With FAST for SharePoint being so new, it’s difficult to know how to work with the product when it comes to debugging. There are many different questions:
- What does it know about document x?
- What is FAST returning to my SharePoint server?
- What is the rank of a certain document?
- What is SharePoint asking FAST?
- Why aren’t User Contexts working? Are User Contexts working?
For all of these questions, the QRServer is an invaluable tool.
What is the QR Server?
The Query Result (QR) Server, is a way to speak with FAST directly, without worrying about SharePoint. It’s a web site, accessible only to users logged in to the FAST server that allows users to fire queries into FAST and see the resulting XML. This is important because it allows users to rule-out (or in) SharePoint as the culprit for broken searches.

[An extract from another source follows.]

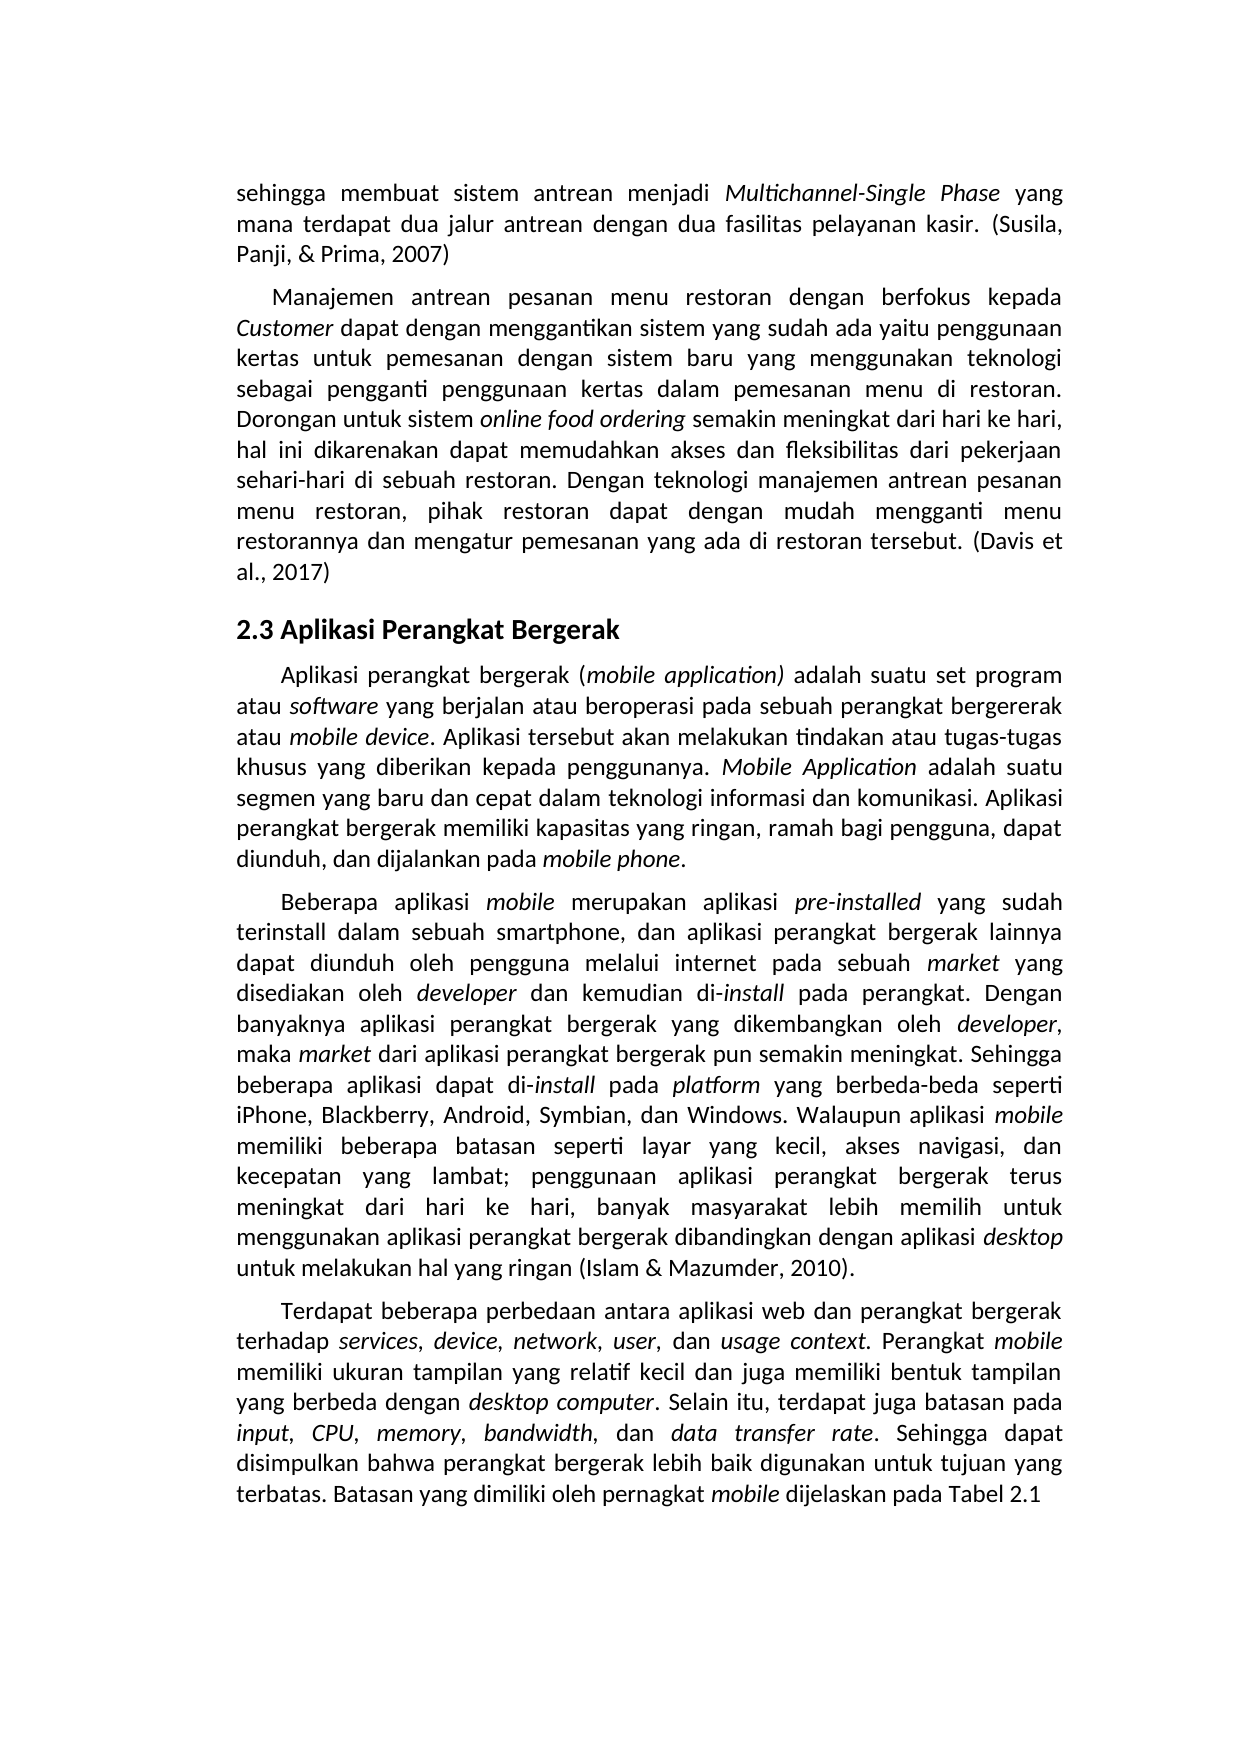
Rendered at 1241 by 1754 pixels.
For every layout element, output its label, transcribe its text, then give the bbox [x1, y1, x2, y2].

By default, the QR Server respects content security rules, so using different accounts on the QR Server will give you different results.
How do I find my QR Server?
You access the QR Server via a web-browser. The url to type is http://<fastservername>:<basePortNumber+280>/. So let’s say the ever popular contoso.com is served by a FAST server with the name http://fsContoso1.controso.com using the default base port number of 13000. In that case you’d need to navigate to http://fsContoso1.controso.com:13280.
The QR Server is ONLY accessible directly from a FAST server, so you must Remote Desktop onto the server to use it. From there, you find your base port number by looking at the hostconfiguration.xml in the < FASTInstallLocation>/etc/ folder
The FAST Query Game
Debugging queries in a production or UAT environment is a serious pain. This technique was taught to me by a FAST Ninja (thanks Torstein!) and is a bit bizarre. It involves running a query from SharePoint and then extracting the data passed to FAST out of a log file and manually resubmitting the query on the FAST server, all within 15 seconds.
This approach is necessary because along with your query, SharePoint sends FAST a user authorization token that is only valid for a short period of time.
- You must be logged into the FAST server
- Open Windows Explorer and navigate to <FASTInstallLocation>/var/logs/querylogs/. Find the most recently modified file.
- Open a copy of NotePad (or your favourite text editor)
- On the FAST server, open a web browser and navigate to the QR Server.
- Search for the term “test”
- Open a web browser and navigate to the SharePoint search UI.
- At this stage you will have 1x Notepad, 1x Windows Explorer, 2x Web browsers
- You must execute your queries from the SharePoint server, via the UI
- You have 15 seconds to complete the following process… or you die… probably.
STEP 1: On your SharePoint FAST Search Centre, execute your query
STEP 2: Quickly switch to the FAST server and into the the FAST log folder. Open the most recent log file in Notepad and navigate to the bottom, making sure Word Wrap is on.
STEP 3: Take the last url in the file
You will need to grab the url from the querystring, taking everything after “search?” until the HTTP/1.1 text. In a production environment this can span multiple lines and be tricky to select within the 15 second limit. This is usually the part where I run out of time.
STEP 4: On the QR Server, paste the querystring into the location noted below
STEP 5: Hit “go”, “enter” or whatever to start your search and see the results FAST sent back to SharePoint
If you run out of time, you’ll see the same QUERYTRANSFORMS elements, but nothing else.
Interpreting the results
Following a successful round of the FAST Debugging game, you can investigate the results. I can’t possibly describe each element, but at a high-level:
- QUERYTRANSFORMS à Describes what was submitted through SharePoint. Refiner selections, user contexts, sorting selections will all appear here.
- NAVIGATION à Indicate what refinement data is being sent back to the server. Useful when the number of displayed refiners seems incorrect.
- RESULTSET à Includes all the search hits from the current “page”, including the value of every managed property (i.e. attributes of a document that FAST gives special treatment). While it doesn’t give you a way to interrogate every crawled property you also get to look at the rank of a document
- PAGENAVIGATION à If you work in Collaboration you’re smart enough to figure this out.